Provided material section start

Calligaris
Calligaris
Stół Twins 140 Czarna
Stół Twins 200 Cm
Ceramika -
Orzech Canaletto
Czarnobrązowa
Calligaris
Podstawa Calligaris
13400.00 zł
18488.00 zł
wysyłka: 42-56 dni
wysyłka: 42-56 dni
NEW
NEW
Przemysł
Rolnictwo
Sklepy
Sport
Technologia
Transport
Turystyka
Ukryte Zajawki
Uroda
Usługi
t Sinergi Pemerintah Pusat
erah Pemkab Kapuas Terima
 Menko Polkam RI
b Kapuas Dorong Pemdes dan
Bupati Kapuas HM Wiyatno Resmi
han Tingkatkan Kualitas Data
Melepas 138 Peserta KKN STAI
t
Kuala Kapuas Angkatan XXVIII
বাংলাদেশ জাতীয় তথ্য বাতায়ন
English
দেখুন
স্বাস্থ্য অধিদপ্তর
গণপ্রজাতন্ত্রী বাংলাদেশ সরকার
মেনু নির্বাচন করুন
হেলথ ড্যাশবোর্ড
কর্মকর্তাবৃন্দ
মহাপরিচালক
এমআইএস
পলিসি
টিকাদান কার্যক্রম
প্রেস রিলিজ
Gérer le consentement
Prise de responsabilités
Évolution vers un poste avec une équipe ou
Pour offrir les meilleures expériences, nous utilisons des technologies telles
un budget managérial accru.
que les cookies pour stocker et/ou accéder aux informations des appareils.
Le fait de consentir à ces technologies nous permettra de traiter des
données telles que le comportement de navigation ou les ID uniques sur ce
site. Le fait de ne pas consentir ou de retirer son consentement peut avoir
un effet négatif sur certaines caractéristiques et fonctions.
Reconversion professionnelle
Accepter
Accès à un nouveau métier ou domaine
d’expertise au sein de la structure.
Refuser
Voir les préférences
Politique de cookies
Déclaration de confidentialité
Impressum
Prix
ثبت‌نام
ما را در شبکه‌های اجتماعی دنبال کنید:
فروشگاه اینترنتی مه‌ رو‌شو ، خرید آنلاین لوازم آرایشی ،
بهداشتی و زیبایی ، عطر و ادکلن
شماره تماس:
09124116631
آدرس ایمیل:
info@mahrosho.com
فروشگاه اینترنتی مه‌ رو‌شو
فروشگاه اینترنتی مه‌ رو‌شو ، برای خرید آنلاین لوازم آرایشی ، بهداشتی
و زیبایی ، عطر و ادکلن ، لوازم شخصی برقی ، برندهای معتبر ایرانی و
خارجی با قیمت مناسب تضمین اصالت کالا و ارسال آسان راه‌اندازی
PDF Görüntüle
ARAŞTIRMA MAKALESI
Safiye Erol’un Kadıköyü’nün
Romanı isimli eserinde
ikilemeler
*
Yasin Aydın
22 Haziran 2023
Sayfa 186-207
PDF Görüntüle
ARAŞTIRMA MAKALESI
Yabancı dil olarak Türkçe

Provided material section end

**Aim of the exercise:**
Nothing but the lines from the one containing "données telles que" through the end of the entries belongs in the answer; repeat them exactly.

**Written response:**
données telles que le comportement de navigation ou les ID uniques sur ce
site. Le fait de ne pas consentir ou de retirer son consentement peut avoir
un effet négatif sur certaines caractéristiques et fonctions.
Reconversion professionnelle
Accepter
Accès à un nouveau métier ou domaine
d’expertise au sein de la structure.
Refuser
Voir les préférences
Politique de cookies
Déclaration de confidentialité
Impressum
Prix
ثبت‌نام
ما را در شبکه‌های اجتماعی دنبال کنید:
فروشگاه اینترنتی مه‌ رو‌شو ، خرید آنلاین لوازم آرایشی ،
بهداشتی و زیبایی ، عطر و ادکلن
شماره تماس:
09124116631
آدرس ایمیل:
info@mahrosho.com
فروشگاه اینترنتی مه‌ رو‌شو
فروشگاه اینترنتی مه‌ رو‌شو ، برای خرید آنلاین لوازم آرایشی ، بهداشتی
و زیبایی ، عطر و ادکلن ، لوازم شخصی برقی ، برندهای معتبر ایرانی و
خارجی با قیمت مناسب تضمین اصالت کالا و ارسال آسان راه‌اندازی
PDF Görüntüle
ARAŞTIRMA MAKALESI
Safiye Erol’un Kadıköyü’nün
Romanı isimli eserinde
ikilemeler
*
Yasin Aydın
22 Haziran 2023
Sayfa 186-207
PDF Görüntüle
ARAŞTIRMA MAKALESI
Yabancı dil olarak Türkçe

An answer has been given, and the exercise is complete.